Operasi pencarian yang berlangsung sejak pagi hari melibatkan berbagai unsur SAR gabungan dengan menyisir perairan Karang Berang-Berang dan sekitarnya dimana lokasi terakhir korban diduga mengalami kecelakaan kapal nelayan dan hilang kontak. Meski cuaca relatif mendukung, hasil pencarian sementara masih nihil.

Komandan Pos SAR Unit Mentok Fajar Permana menjelaskan bahwa pencarian pada Senin (12/1/2026) dan Selasa (13/1/2026) yang dimulai sejak pukul 07.30 WIB dengan apel dan briefing seluruh personel. Tim SAR Gabungan kemudian melakukan penyisiran sesuai rencana operasi yang telah ditetapkan menggunakan pola parallel search pattern di dua sektor pencarian.

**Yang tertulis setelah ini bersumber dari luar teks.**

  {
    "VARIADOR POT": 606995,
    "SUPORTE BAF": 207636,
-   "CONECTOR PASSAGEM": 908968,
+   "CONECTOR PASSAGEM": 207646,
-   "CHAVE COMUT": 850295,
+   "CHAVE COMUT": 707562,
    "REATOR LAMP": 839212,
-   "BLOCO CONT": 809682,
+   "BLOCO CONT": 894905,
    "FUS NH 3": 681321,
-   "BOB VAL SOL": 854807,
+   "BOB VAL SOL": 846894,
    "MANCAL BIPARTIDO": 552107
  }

Baca Juga :  Cegah DBD di Wilayah Operasional Perusahaan, PT TIMAH Tbk Lakukan Fogging Hingga Sosialisasikan 3M

“Area pencarian dibagi menjadi dua sektor dengan total luas sekitar 60 nautical mile persegi. Unsur laut dikerahkan secara maksimal, termasuk Rigid Inflatable Boat (RIB) dan kapal nelayan untuk memperluas jangkauan pencarian,” ujar Fajar Permana.

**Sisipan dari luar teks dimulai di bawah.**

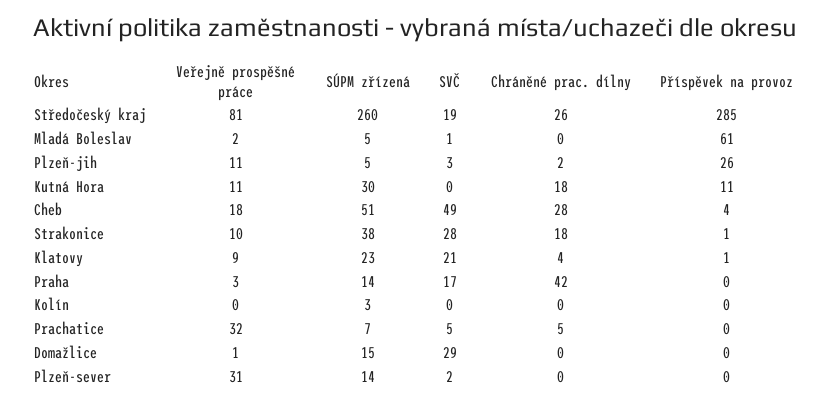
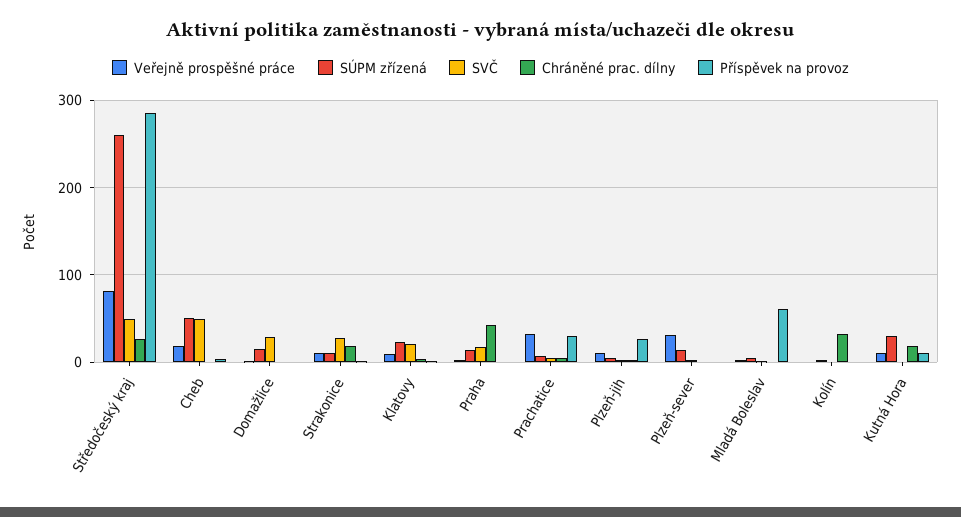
  {
    "Veřejně prospěšné práce": {
      "Středočeský kraj": 81,
      "Mladá Boleslav": 2,
      "Plzeň-jih": 11,
      "Kutná Hora": 11,
      "Cheb": 18,
      "Strakonice": 10,
      "Klatovy": 9,
      "Praha": 3,
      "Kolín": 0,
      "Prachatice": 32,
      "Domažlice": 1,
      "Plzeň-sever": 31
    },
    "SÚPM zřízená": {
      "Středočeský kraj": 260,
      "Mladá Boleslav": 5,
      "Plzeň-jih": 5,
      "Kutná Hora": 30,
      "Cheb": 51,
-     "Strakonice": 38,
+     "Strakonice": 10,
      "Klatovy": 23,
      "Praha": 14,
      "Kolín": 3,
      "Prachatice": 7,
      "Domažlice": 15,
      "Plzeň-sever": 14
    },
    "SVČ": {
-     "Středočeský kraj": 19,
+     "Středočeský kraj": 50,
      "Mladá Boleslav": 1,
      "Plzeň-jih": 3,
      "Kutná Hora": 0,
      "Cheb": 49,
      "Strakonice": 28,
      "Klatovy": 21,
      "Praha": 17,
      "Kolín": 0,
      "Prachatice": 5,
      "Domažlice": 29,
      "Plzeň-sever": 2
    },
    "Chráněné prac. dílny": {
      "Středočeský kraj": 26,
      "Mladá Boleslav": 0,
      "Plzeň-jih": 2,
      "Kutná Hora": 18,
-     "Cheb": 28,
+     "Cheb": 0,
      "Strakonice": 18,
      "Klatovy": 4,
      "Praha": 42,
-     "Kolín": 0,
+     "Kolín": 30,
      "Prachatice": 5,
      "Domažlice": 0,
      "Plzeň-sever": 0
    },
    "Příspěvek na provoz": {
      "Středočeský kraj": 285,
      "Mladá Boleslav": 61,
      "Plzeň-jih": 26,
      "Kutná Hora": 11,
      "Cheb": 4,
      "Strakonice": 1,
      "Klatovy": 1,
      "Praha": 0,
      "Kolín": 0,
-     "Prachatice": 0,
+     "Prachatice": 30,
      "Domažlice": 0,
      "Plzeň-sever": 0
    }
  }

Korban diketahui bernama lengkap M. Adnan Sahid seorang nelayan berusia 67 tahun warga Gang Wanapura Kelurahan Keranggan Kecamatan Mentok. Saat kejadian, korban menggunakan perahu kayu berwarna putih kuning abu-abu dengan panjang sekitar 5 hingga 6 meter.

Kondisi cuaca saat operasi pencarian berlangsung terpantau berawan dengan kecepatan angin sekitar 10 knot dari arah barat laut serta tinggi gelombang mencapai 0,8 meter. Meski demikian, faktor cuaca belum menjadi kendala signifikan bagi tim di lapangan.

 

Dalam operasi ini, Tim SAR Gabungan melibatkan berbagai unsur, di antaranya Rescuer USS Mentok, TNI AL, Polairud Polres Bangka Barat, Ditpolairud Polda Bangka Belitung, BPBD Bangka Barat, Aparat Desa, Para Relawan, Nelayan setempat serta pihak keluarga korban.

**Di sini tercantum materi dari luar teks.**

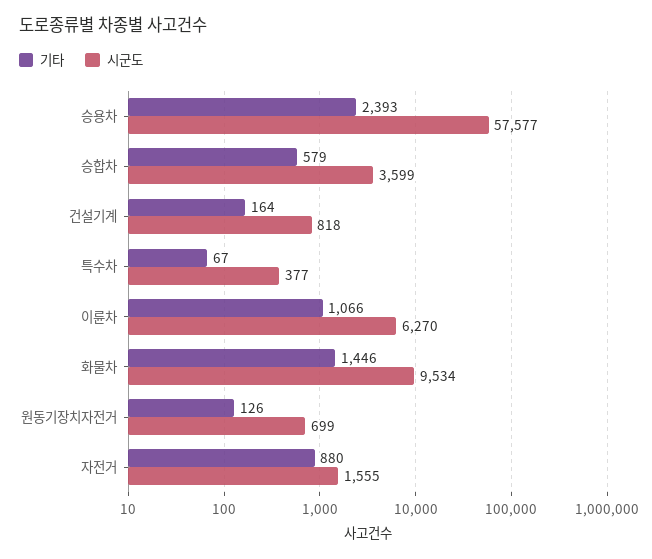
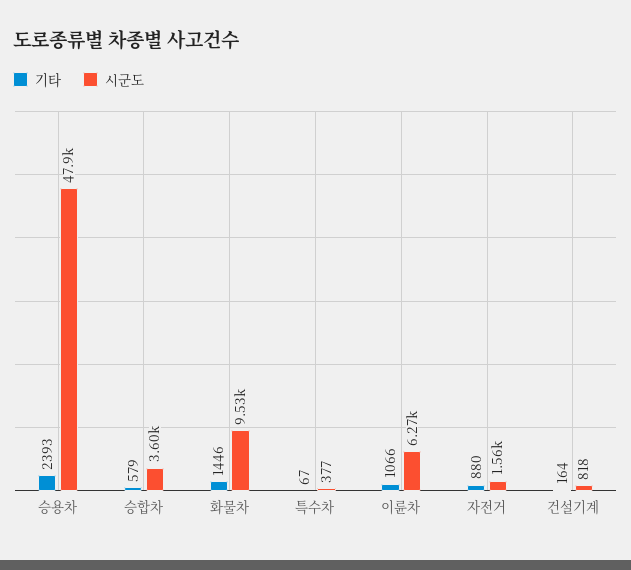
  {
    "기타": {
      "승용차": 2393,
      "승합차": 579,
      "건설기계": 164,
      "특수차": 67,
      "이륜차": 1066,
      "화물차": 1446,
-     "원동기장치자전거": 126,
      "자전거": 880
    },
    "시군도": {
-     "승용차": 57577,
+     "승용차": 47900,
      "승합차": 3599,
      "건설기계": 818,
      "특수차": 377,
      "이륜차": 6270,
      "화물차": 9534,
-     "원동기장치자전거": 699,
      "자전거": 1555
    }
  }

Baca Juga :  Jelang Porprov 2023, PT Timah Berikan Fasilitas Latihan Bagi Atlet Karate Bangka Barat.

Sejumlah sarana pendukung seperti RIB, kapal nelayan, peralatan komunikasi dan perlengkapan medis turut dikerahkan.

Sesuai rencana evakuasi apabila korban ditemukan maka akan segera dibawa ke RS Bakti Timah Mentok untuk penanganan lebih lanjut.

Hingga pukul 16.30 WIB, Tim SAR Gabungan kembali ke posko pencarian dengan hasil nihil.

 

Diketahui sebelumnya, pihak keluarga melaporkan hilangnya korban pada Jumat (9/1/2026) setelah M. Adnan tidak kembali dari melaut. Laporan tersebut langsung ditindaklanjuti dengan koordinasi lintas instansi guna melakukan pencarian secara terpadu.

Tim SAR berharap korban dapat segera ditemukan dan mengimbau para nelayan untuk selalu memperhatikan keselamatan serta kondisi cuaca sebelum melaut.